The Impact of Machine Learning on Biomedicine
Machine learning is the use and development of computer systems that are able to learn and adapt without following explicit instructions, by using algorithms and statistical models to analyze and draw inferences from patterns in data. Advancements in machine learning have made our world and lives much better by impacting almost every aspect of our lives. We are now living in an era where technology is influencing the way medical facilities and medicine are administered to people but this requires a lot of research and development.

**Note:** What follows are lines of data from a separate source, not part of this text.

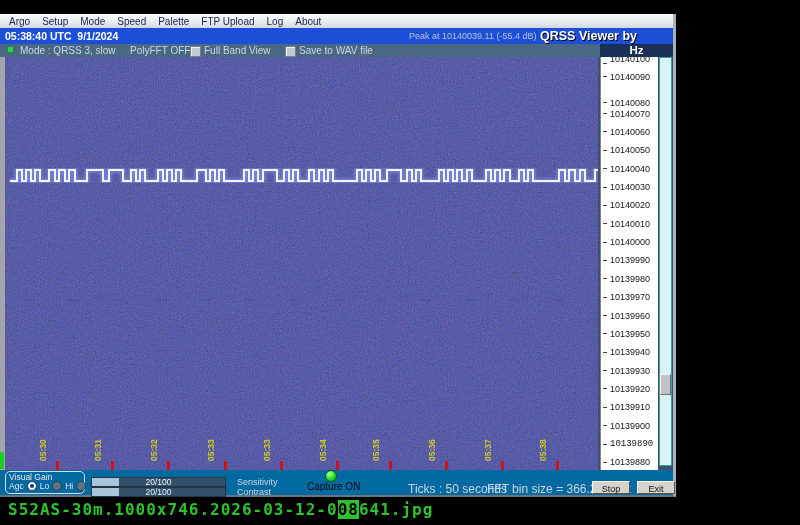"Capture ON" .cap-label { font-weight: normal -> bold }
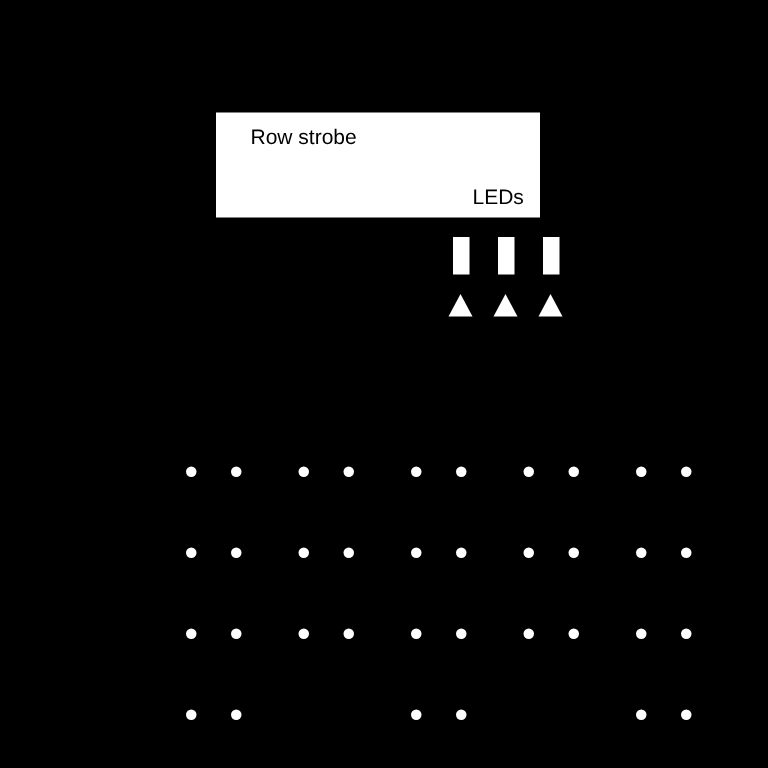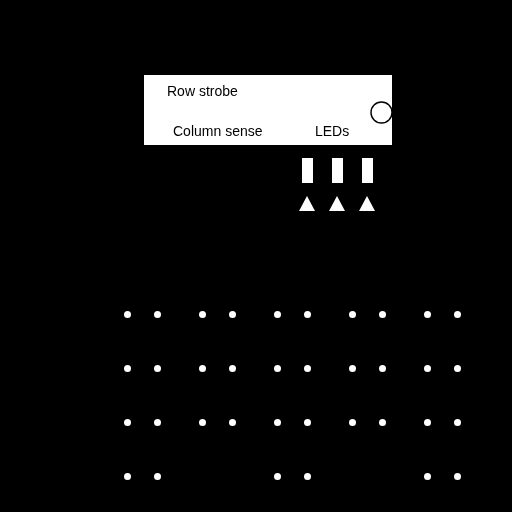"Row strobe" #controller-panel { width: 248px -> 216px }
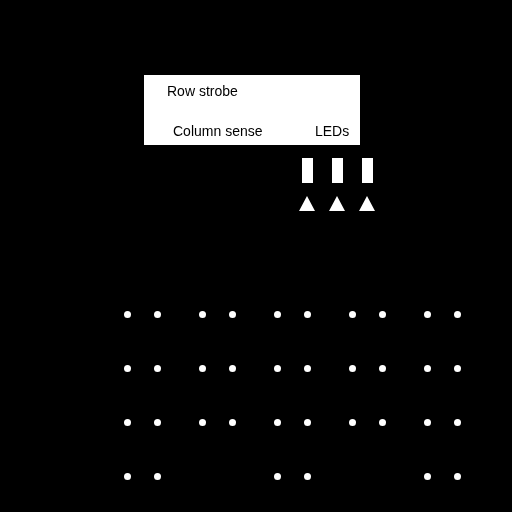"Column sense" span.panel-label { html: <span>Column sense</span> -> none }
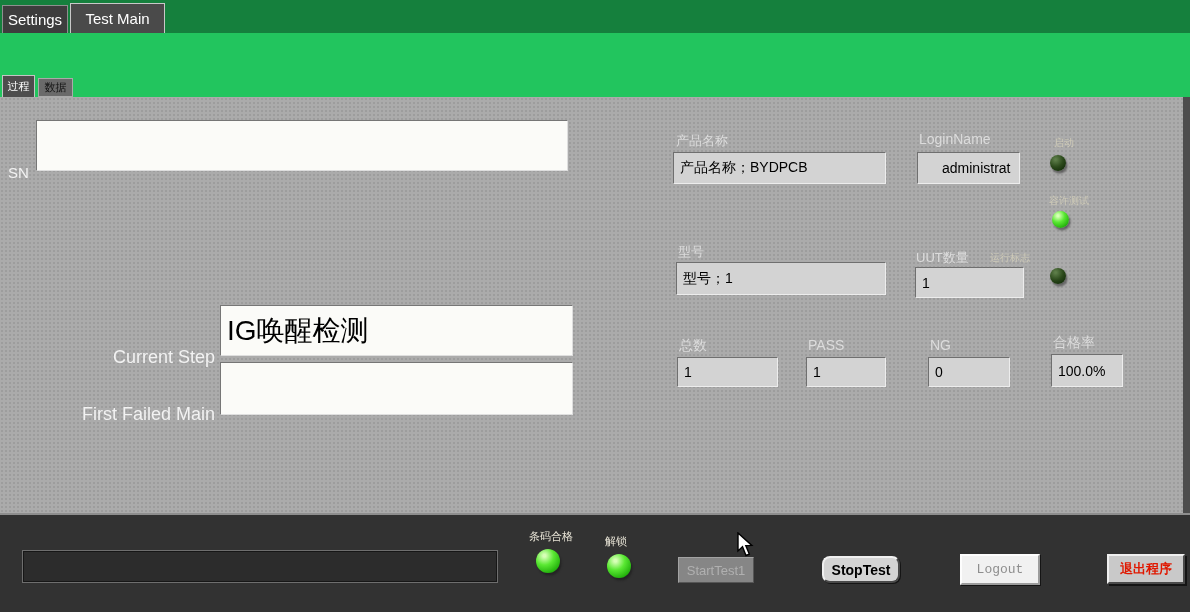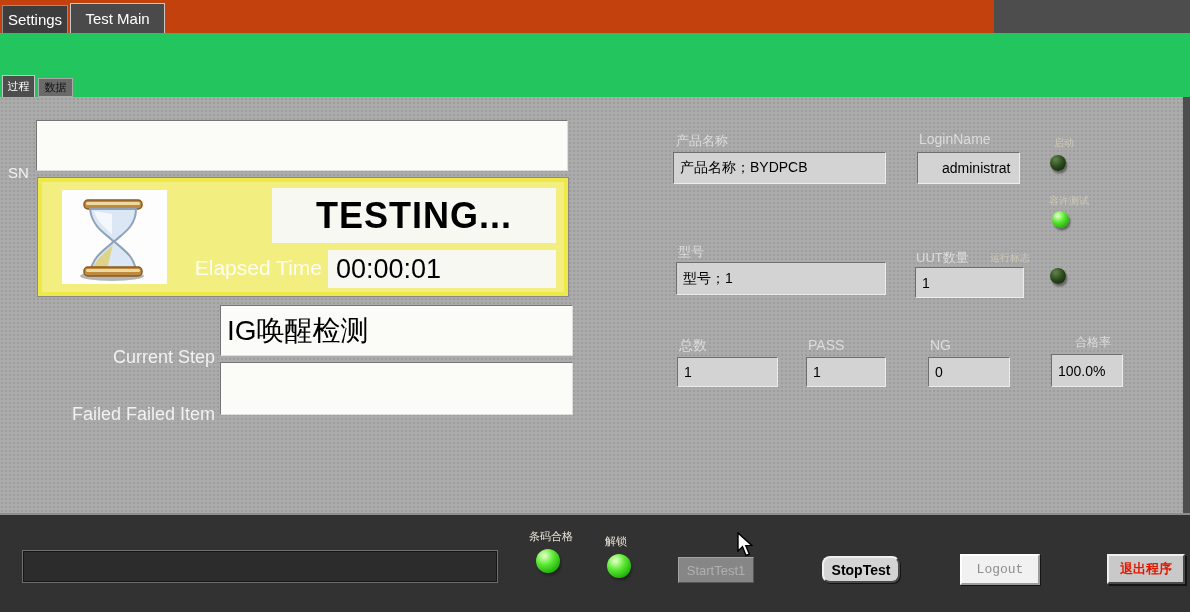"Settings" .tabstrip { background: #c2410c -> #15803d; width: 994px -> 1190px }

As the technology improves and there is more research into applications of machine learning, it will know no bounds in improving our lives and predicting anything. As as right now, the main applications of machine learning within the field of biomedicine are:
Identification of Diseases and Illnesses
Many large pharma companies are making use of machine learning methodologies that are enhancing focus on better assessment of data and identification markers. Many biomedical organizations have also been testing and implementing programs to help identify certain diseases, illnesses and possible complications through the use of biomarkers and physical conditions. Some of these programs have already been implemented in public hospitals and clinics to help prevent possible problems.
Personalized Treatment
Personalized medicine is a more effective treatment based on individual data paired with predictive analytics. This technology will analyze a patient’s personal information and history in order to optimize the treatment option. Although this research is at the initial stage, it holds a lot of prospects in the future. With the use of data about patients, it will be easier for medical practitioners to render the right kind of medicine to individuals.
Drug Discovery
The use of machine learning in drug discovery is still in its early stages but once fully developed, it will impact the lives of almost everyone. It theorizes that the initial screening of drugs will predict the success rate of medicine based on the patient’s personal medical information. It’s also experimented with the compatibility of sequencing between a drug and someone's genes by tracking the impact it’s had on previous patients. Ultimately, these programs should be able to provide the best option to patients but also effective alternative therapy treatments.
Clinical Trial Research
Using predictive analytics to identify candidates for clinical trials can draw a much wider range of data than the technologies we are using today and more effectively make conclusions. They will draw on information including genetic information, doctor’s visit, etc to help select a better sample pool.
Machine learning within the field of biomedicine is still in its early stages with most of its projects still being tested or in its beta stages. As time goes on, many companies will be able to collect more data thus making this technology more accurate and effective. Machine learning has triggered the medical revolution by improving it and making it more efficient and flawless.